● **Exercise brief**
Reproduce exactly the line that contains "最正主播，心跳互動零距離！即時掌握女神動態，帶您走進最真實" and all lines that follow it in the records below, ending with the last one.
#### Task material ####
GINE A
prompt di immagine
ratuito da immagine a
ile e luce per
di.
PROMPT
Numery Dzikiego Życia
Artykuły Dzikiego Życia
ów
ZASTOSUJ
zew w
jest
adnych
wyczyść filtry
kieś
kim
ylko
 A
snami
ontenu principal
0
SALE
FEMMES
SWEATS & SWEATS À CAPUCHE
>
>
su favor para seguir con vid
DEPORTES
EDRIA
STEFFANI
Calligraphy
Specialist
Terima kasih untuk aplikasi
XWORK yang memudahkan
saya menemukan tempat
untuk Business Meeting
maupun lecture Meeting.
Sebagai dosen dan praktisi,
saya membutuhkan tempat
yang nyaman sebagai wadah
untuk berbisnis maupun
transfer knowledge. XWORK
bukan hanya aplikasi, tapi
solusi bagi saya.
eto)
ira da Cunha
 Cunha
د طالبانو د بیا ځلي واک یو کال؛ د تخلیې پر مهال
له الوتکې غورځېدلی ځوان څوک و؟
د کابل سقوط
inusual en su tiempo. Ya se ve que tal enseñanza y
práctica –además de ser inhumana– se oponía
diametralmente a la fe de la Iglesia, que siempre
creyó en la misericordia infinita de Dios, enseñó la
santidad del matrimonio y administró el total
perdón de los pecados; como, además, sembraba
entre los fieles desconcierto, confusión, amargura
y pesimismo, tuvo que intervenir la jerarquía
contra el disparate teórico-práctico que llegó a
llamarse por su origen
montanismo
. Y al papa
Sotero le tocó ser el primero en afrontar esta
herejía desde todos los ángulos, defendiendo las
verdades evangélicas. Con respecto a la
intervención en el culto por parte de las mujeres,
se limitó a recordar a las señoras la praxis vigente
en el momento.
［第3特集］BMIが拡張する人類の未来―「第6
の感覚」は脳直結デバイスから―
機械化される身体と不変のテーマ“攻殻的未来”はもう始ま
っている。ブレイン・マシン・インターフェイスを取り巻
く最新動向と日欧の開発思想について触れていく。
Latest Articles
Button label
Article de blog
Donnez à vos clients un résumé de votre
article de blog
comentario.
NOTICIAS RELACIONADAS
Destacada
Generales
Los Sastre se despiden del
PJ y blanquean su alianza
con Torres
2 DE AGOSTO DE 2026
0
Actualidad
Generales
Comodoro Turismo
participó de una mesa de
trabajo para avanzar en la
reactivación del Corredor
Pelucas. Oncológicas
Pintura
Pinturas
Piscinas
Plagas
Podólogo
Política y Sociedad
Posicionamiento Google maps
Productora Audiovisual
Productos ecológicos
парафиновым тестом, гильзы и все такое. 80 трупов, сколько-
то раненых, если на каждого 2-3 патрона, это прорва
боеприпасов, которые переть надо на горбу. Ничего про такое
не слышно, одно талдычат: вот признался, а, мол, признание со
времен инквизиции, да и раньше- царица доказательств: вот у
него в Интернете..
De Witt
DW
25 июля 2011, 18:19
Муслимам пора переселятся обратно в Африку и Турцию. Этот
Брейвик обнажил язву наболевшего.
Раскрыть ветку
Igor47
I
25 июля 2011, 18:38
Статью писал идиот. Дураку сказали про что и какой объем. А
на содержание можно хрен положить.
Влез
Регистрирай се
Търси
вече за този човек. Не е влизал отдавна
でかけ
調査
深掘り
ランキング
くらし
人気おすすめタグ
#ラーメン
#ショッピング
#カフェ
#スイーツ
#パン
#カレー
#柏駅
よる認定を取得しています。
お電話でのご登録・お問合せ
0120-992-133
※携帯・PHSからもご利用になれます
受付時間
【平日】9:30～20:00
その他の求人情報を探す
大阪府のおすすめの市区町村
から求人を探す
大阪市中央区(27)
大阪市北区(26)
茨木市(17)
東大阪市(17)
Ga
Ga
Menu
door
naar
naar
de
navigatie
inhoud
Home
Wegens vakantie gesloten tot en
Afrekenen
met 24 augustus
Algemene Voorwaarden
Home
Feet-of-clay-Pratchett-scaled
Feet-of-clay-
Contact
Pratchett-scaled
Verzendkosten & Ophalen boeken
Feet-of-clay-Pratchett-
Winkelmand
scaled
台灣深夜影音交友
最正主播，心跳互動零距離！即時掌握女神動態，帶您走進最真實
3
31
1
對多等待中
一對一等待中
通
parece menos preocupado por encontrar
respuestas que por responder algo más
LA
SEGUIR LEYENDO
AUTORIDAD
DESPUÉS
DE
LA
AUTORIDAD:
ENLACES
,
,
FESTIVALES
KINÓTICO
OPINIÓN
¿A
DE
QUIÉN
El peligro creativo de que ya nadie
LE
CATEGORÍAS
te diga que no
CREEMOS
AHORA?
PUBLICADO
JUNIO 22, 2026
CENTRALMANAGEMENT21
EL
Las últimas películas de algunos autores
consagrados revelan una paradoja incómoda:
####
● **Exercise response**
最正主播，心跳互動零距離！即時掌握女神動態，帶您走進最真實
3
31
1
對多等待中
一對一等待中
通
parece menos preocupado por encontrar
respuestas que por responder algo más
LA
SEGUIR LEYENDO
AUTORIDAD
DESPUÉS
DE
LA
AUTORIDAD:
ENLACES
,
,
FESTIVALES
KINÓTICO
OPINIÓN
¿A
DE
QUIÉN
El peligro creativo de que ya nadie
LE
CATEGORÍAS
te diga que no
CREEMOS
AHORA?
PUBLICADO
JUNIO 22, 2026
CENTRALMANAGEMENT21
EL
Las últimas películas de algunos autores
consagrados revelan una paradoja incómoda:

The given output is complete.